- [WORK TO COMPLETE]
A – Summarize the TNT Express company profile in two sentences.
B – Set down the passage of the TNT Express company profile starting at "TNT Express –" and ending at "of its technology.", word for word.
C – Resume the TNT Express company profile after its last sentence and keep writing.

- [DOCUMENT EXCERPT]
☆ ☆ ☆ ☆

TNT Express

About the company

TNT Express – the business-to-business wing of TNT, Europe’s leading package delivery and logistics group – benchmarks itself against investment banks, telecom giants and major airlines in terms of its vast transaction volumes and the degree to which its business lives or dies on the quality and robustness of its technology.

The division, which employs 50,000 people and generates revenues of over E4 billion, operates in over 100 countries, distributing close to 200 million consignments each year via 19,000 vehicles, 42 aircraft and almost 1,000 depots.

The IT engine behind that operation handles almost 2 billion transactions a year and is provided by 500 IT staff in the UK – mostly based at its Atherstone data centre near Birmingham – and another 500 spread around the world in local support functions. Together with an offshore capability in India, they put in 250 man-days of development work annually and manage over 120 applications, from package ‘track and trace’ and the in-cab, mobile systems through to more standard front- and back-office systems.

In support of that, Dr Shwan Moubarak, director of information and communication services, and a member of the TNT Express management board, has led his organisation through a quality programme that culminated in October 2005 with the winning of the European Quality Award organised by the European Foundation for Quality Management (EFQM).

Moubarak, who joined TNT in 1990, takes a highly pragmatic approach to the introduction of new technology, whether it is SAP, GPS or RFID, ensuring that innovation and the application of technology – as well as system refreshes and standardisation – always deliver direct benefit to the business.

☆ ☆ ☆ ☆

- [SOURCE DATA]

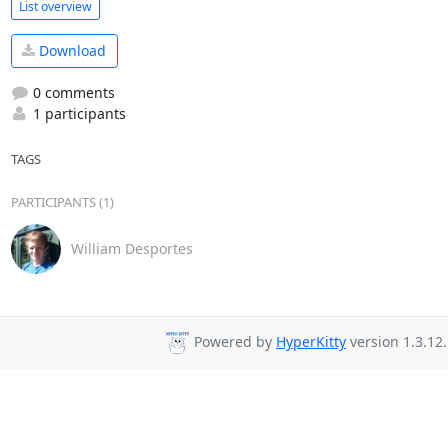
List overview
Download
0 comments
1 participants
TAGS
PARTICIPANTS (1)
William Desportes
Powered by
HyperKitty
version 1.3.12.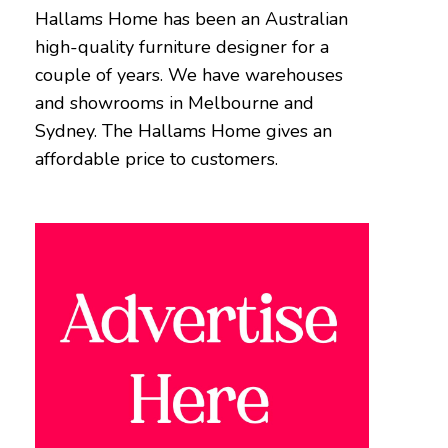
Hallams Home has been an Australian
high-quality furniture designer for a
couple of years. We have warehouses
and showrooms in Melbourne and
Sydney. The Hallams Home gives an
affordable price to customers.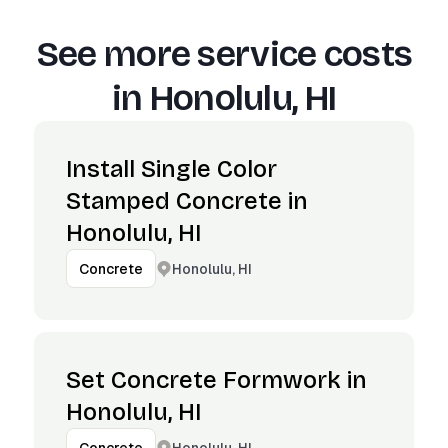
See more service costs
in
Honolulu, HI
Install Single Color
Stamped Concrete in
Honolulu, HI
Honolulu, HI
Concrete
Set Concrete Formwork in
Honolulu, HI
Honolulu, HI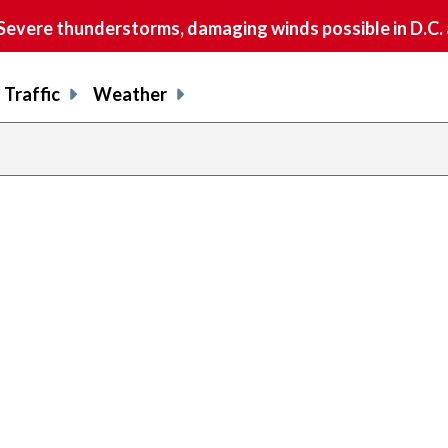
vere thunderstorms, damaging winds possible in D.C.
Traffic
Weather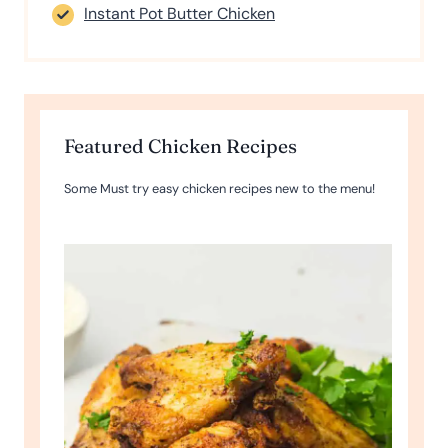
Instant Pot Butter Chicken
Featured Chicken Recipes
Some Must try easy chicken recipes new to the menu!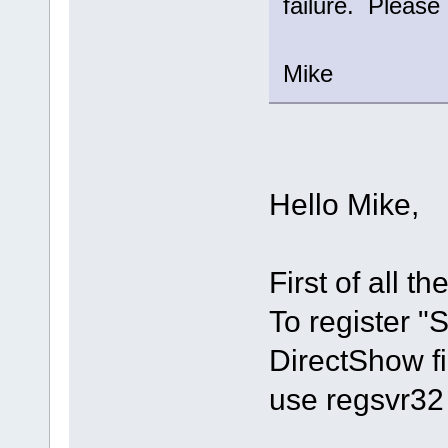
failure. Please 
Mike
Hello Mike,
First of all th
To register 
DirectShow fi
use regsvr32 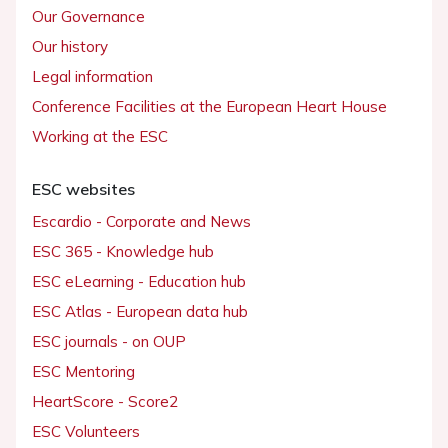
Our Governance
Our history
Legal information
Conference Facilities at the European Heart House
Working at the ESC
ESC websites
Escardio - Corporate and News
ESC 365 - Knowledge hub
ESC eLearning - Education hub
ESC Atlas - European data hub
ESC journals - on OUP
ESC Mentoring
HeartScore - Score2
ESC Volunteers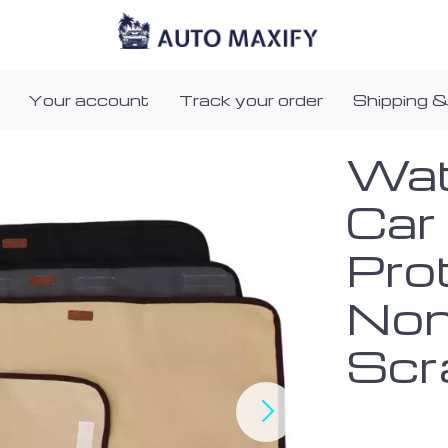
Your account
Track your order
Shipping &
Wat
Car
Pro
Non
Scr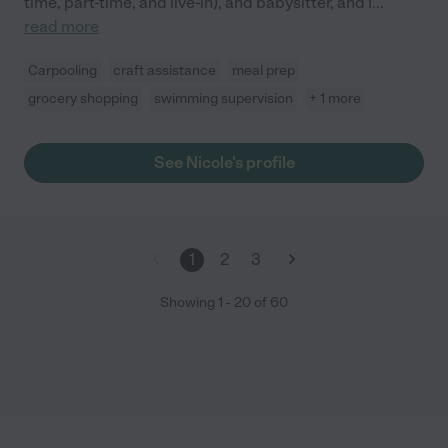
time, part-time, and live-in), and babysitter, and I
...
read more
Carpooling
craft assistance
meal prep
grocery shopping
swimming supervision
+ 1 more
See Nicole's profile
1
2
3
Showing
1
-
20
of
60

☆ ☆ ☆ ☆

- [ANSWERS FOR THIS EXERCISE]
A – TNT Express, the business-to-business division of Europe's leading package delivery and logistics group TNT, employs 50,000 people in over 100 countries and distributes close to 200 million consignments a year, backed by an IT operation that handles almost 2 billion transactions annually. Dr Shwan Moubarak, its director of information and communication services, led his organization through a quality program that won the European Quality Award in October 2005, and he takes a pragmatic approach that ensures new technology always delivers direct benefit to the business.

B –
TNT Express – the business-to-business wing of TNT, Europe’s leading package delivery and logistics group – benchmarks itself against investment banks, telecom giants and major airlines in terms of its vast transaction volumes and the degree to which its business lives or dies on the quality and robustness of its technology.

C –
Information Age (IA): TNT has committed to extensive IT investment in pursuit of competitive edge. Where has that investment been most effective?

Shwan Moubarak (SM): The whole emphasis from our point of view is that while we are proud of our strong road and air network in Europe, we also look at our electronic network as a competitive advantage. Everywhere in the world our international business is the same standardised system. So, from a customer point of view sending internationally from Kuala Lumpur or Sydney or London, there is one view of data, one set of interfaces – the GlobalLink system – and the same track and trace system around the world.

We have one standard infrastructure and one standard set of applications throughout the world. Now we are standardising the back-office around SAP and then going forward we are implementing a common, integrated system for domestic and international together.

(IA): Aside from competitive advantage through standardised infrastructure, clearly companies in your sector have garnered considerable advantage by exploiting emerging technologies. Is RFID [radio frequency identification] the next big differentiator?

(SM): We have case studies with our major accounts where RFID is highly successful, but it’s really a mutual thing. Today we produce a [paper] label, a barcode and we scan that throughout all our activities and provide related information to the customer. The question you then have to ask is: ‘So what is the difference between RFID tagging and a label?’. The truth is it is the same. As I say to our major customers – and they are shocked when I tell them this – we will track your package anywhere you want, provided that when you manufacture the product, you put the tag on it. Then I will read it throughout my organisation, and I’ll give the information back to you. So the real challenge is, if you want a complete 100% benefit of RFID, then you, as the manufacturer of goods, need to put it on when you produce the part.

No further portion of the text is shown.